Reproduce the following listing line for line, without changing anything.

>> begin Entries shown

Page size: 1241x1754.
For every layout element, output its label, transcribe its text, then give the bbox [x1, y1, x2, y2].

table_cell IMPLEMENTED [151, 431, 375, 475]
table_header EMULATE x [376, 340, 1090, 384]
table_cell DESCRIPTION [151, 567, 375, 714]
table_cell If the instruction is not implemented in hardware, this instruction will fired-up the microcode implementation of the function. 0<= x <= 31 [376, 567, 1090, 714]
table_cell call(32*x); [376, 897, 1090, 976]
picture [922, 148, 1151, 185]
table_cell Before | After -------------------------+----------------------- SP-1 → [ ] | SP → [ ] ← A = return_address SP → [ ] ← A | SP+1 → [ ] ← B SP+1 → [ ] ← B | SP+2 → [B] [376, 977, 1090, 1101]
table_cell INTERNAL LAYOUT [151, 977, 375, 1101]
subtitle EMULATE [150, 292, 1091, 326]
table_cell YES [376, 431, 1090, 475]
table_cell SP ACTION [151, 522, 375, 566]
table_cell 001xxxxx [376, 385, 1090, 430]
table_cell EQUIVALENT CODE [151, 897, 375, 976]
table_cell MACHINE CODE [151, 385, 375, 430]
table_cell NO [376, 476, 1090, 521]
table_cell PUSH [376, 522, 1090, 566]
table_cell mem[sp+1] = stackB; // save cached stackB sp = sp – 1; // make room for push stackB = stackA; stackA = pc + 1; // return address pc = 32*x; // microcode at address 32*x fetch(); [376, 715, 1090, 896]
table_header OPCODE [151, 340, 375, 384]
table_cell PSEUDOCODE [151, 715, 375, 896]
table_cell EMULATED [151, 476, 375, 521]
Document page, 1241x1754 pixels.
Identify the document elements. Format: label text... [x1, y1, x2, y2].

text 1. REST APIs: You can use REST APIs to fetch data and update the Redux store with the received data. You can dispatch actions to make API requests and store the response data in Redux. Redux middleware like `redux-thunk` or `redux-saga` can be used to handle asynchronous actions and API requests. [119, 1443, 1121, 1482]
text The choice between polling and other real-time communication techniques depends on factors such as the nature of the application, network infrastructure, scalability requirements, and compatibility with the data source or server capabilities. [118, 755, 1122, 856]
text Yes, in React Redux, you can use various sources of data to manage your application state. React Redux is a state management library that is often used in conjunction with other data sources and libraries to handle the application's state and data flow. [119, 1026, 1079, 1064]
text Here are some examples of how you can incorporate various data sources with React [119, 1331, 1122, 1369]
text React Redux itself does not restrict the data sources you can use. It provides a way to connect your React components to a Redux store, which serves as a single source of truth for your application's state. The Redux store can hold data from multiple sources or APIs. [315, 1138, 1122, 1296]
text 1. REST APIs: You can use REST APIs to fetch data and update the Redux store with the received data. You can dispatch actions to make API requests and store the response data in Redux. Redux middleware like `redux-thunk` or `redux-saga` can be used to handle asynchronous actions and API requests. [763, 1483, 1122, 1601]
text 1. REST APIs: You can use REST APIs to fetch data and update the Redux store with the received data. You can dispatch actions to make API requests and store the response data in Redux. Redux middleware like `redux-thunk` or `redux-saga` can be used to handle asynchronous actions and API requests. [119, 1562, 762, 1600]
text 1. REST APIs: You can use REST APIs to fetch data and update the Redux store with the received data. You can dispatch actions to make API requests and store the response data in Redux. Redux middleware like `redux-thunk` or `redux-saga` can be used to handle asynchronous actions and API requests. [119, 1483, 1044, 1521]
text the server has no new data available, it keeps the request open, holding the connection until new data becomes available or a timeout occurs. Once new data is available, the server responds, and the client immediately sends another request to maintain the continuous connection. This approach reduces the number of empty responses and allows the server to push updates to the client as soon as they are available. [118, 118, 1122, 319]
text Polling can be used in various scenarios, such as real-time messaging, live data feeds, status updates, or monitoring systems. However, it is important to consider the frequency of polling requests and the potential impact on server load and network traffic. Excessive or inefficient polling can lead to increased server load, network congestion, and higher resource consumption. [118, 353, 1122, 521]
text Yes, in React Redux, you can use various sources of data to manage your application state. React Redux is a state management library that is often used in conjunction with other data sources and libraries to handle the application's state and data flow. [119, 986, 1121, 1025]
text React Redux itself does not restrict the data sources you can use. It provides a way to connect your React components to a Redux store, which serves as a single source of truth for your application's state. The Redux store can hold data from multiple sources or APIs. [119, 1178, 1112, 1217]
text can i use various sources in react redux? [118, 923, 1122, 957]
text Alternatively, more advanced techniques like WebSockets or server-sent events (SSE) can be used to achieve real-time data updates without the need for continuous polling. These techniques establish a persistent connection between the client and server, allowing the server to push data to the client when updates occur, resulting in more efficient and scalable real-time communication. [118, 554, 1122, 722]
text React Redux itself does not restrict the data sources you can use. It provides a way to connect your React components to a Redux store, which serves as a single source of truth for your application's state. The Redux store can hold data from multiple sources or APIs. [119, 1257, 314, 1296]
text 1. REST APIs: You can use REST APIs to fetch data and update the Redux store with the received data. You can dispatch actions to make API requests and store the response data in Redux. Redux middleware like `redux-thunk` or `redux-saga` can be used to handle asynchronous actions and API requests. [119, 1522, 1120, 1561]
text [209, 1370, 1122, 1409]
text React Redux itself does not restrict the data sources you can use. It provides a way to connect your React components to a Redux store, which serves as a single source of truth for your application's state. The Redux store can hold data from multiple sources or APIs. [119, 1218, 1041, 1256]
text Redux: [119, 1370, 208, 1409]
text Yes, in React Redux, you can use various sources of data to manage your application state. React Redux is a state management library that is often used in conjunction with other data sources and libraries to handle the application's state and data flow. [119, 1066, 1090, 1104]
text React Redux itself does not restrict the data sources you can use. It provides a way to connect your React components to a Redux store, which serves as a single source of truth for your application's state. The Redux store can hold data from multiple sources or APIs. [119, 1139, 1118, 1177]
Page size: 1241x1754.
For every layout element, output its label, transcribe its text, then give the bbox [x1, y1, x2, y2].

>> end Entries shown

### Solution for this exercise
Page size: 1241x1754.
For every layout element, output its label, transcribe its text, then give the bbox [x1, y1, x2, y2].

table_cell IMPLEMENTED [151, 431, 375, 475]
table_header EMULATE x [376, 340, 1090, 384]
table_cell DESCRIPTION [151, 567, 375, 714]
table_cell If the instruction is not implemented in hardware, this instruction will fired-up the microcode implementation of the function. 0<= x <= 31 [376, 567, 1090, 714]
table_cell call(32*x); [376, 897, 1090, 976]
picture [922, 148, 1151, 185]
table_cell Before | After -------------------------+----------------------- SP-1 → [ ] | SP → [ ] ← A = return_address SP → [ ] ← A | SP+1 → [ ] ← B SP+1 → [ ] ← B | SP+2 → [B] [376, 977, 1090, 1101]
table_cell INTERNAL LAYOUT [151, 977, 375, 1101]
subtitle EMULATE [150, 292, 1091, 326]
table_cell YES [376, 431, 1090, 475]
table_cell SP ACTION [151, 522, 375, 566]
table_cell 001xxxxx [376, 385, 1090, 430]
table_cell EQUIVALENT CODE [151, 897, 375, 976]
table_cell MACHINE CODE [151, 385, 375, 430]
table_cell NO [376, 476, 1090, 521]
table_cell PUSH [376, 522, 1090, 566]
table_cell mem[sp+1] = stackB; // save cached stackB sp = sp – 1; // make room for push stackB = stackA; stackA = pc + 1; // return address pc = 32*x; // microcode at address 32*x fetch(); [376, 715, 1090, 896]
table_header OPCODE [151, 340, 375, 384]
table_cell PSEUDOCODE [151, 715, 375, 896]
table_cell EMULATED [151, 476, 375, 521]
Document page, 1241x1754 pixels.
Identify the document elements. Format: label text... [x1, y1, x2, y2].

text 1. REST APIs: You can use REST APIs to fetch data and update the Redux store with the received data. You can dispatch actions to make API requests and store the response data in Redux. Redux middleware like `redux-thunk` or `redux-saga` can be used to handle asynchronous actions and API requests. [119, 1443, 1121, 1482]
text The choice between polling and other real-time communication techniques depends on factors such as the nature of the application, network infrastructure, scalability requirements, and compatibility with the data source or server capabilities. [118, 755, 1122, 856]
text Yes, in React Redux, you can use various sources of data to manage your application state. React Redux is a state management library that is often used in conjunction with other data sources and libraries to handle the application's state and data flow. [119, 1026, 1079, 1064]
text Here are some examples of how you can incorporate various data sources with React [119, 1331, 1122, 1369]
text React Redux itself does not restrict the data sources you can use. It provides a way to connect your React components to a Redux store, which serves as a single source of truth for your application's state. The Redux store can hold data from multiple sources or APIs. [315, 1138, 1122, 1296]
text 1. REST APIs: You can use REST APIs to fetch data and update the Redux store with the received data. You can dispatch actions to make API requests and store the response data in Redux. Redux middleware like `redux-thunk` or `redux-saga` can be used to handle asynchronous actions and API requests. [763, 1483, 1122, 1601]
text 1. REST APIs: You can use REST APIs to fetch data and update the Redux store with the received data. You can dispatch actions to make API requests and store the response data in Redux. Redux middleware like `redux-thunk` or `redux-saga` can be used to handle asynchronous actions and API requests. [119, 1562, 762, 1600]
text 1. REST APIs: You can use REST APIs to fetch data and update the Redux store with the received data. You can dispatch actions to make API requests and store the response data in Redux. Redux middleware like `redux-thunk` or `redux-saga` can be used to handle asynchronous actions and API requests. [119, 1483, 1044, 1521]
text the server has no new data available, it keeps the request open, holding the connection until new data becomes available or a timeout occurs. Once new data is available, the server responds, and the client immediately sends another request to maintain the continuous connection. This approach reduces the number of empty responses and allows the server to push updates to the client as soon as they are available. [118, 118, 1122, 319]
text Polling can be used in various scenarios, such as real-time messaging, live data feeds, status updates, or monitoring systems. However, it is important to consider the frequency of polling requests and the potential impact on server load and network traffic. Excessive or inefficient polling can lead to increased server load, network congestion, and higher resource consumption. [118, 353, 1122, 521]
text Yes, in React Redux, you can use various sources of data to manage your application state. React Redux is a state management library that is often used in conjunction with other data sources and libraries to handle the application's state and data flow. [119, 986, 1121, 1025]
text React Redux itself does not restrict the data sources you can use. It provides a way to connect your React components to a Redux store, which serves as a single source of truth for your application's state. The Redux store can hold data from multiple sources or APIs. [119, 1178, 1112, 1217]
text can i use various sources in react redux? [118, 923, 1122, 957]
text Alternatively, more advanced techniques like WebSockets or server-sent events (SSE) can be used to achieve real-time data updates without the need for continuous polling. These techniques establish a persistent connection between the client and server, allowing the server to push data to the client when updates occur, resulting in more efficient and scalable real-time communication. [118, 554, 1122, 722]
text React Redux itself does not restrict the data sources you can use. It provides a way to connect your React components to a Redux store, which serves as a single source of truth for your application's state. The Redux store can hold data from multiple sources or APIs. [119, 1257, 314, 1296]
text 1. REST APIs: You can use REST APIs to fetch data and update the Redux store with the received data. You can dispatch actions to make API requests and store the response data in Redux. Redux middleware like `redux-thunk` or `redux-saga` can be used to handle asynchronous actions and API requests. [119, 1522, 1120, 1561]
text [209, 1370, 1122, 1409]
text React Redux itself does not restrict the data sources you can use. It provides a way to connect your React components to a Redux store, which serves as a single source of truth for your application's state. The Redux store can hold data from multiple sources or APIs. [119, 1218, 1041, 1256]
text Redux: [119, 1370, 208, 1409]
text Yes, in React Redux, you can use various sources of data to manage your application state. React Redux is a state management library that is often used in conjunction with other data sources and libraries to handle the application's state and data flow. [119, 1066, 1090, 1104]
text React Redux itself does not restrict the data sources you can use. It provides a way to connect your React components to a Redux store, which serves as a single source of truth for your application's state. The Redux store can hold data from multiple sources or APIs. [119, 1139, 1118, 1177]
Page size: 1241x1754.
For every layout element, output its label, transcribe its text, then give the bbox [x1, y1, x2, y2].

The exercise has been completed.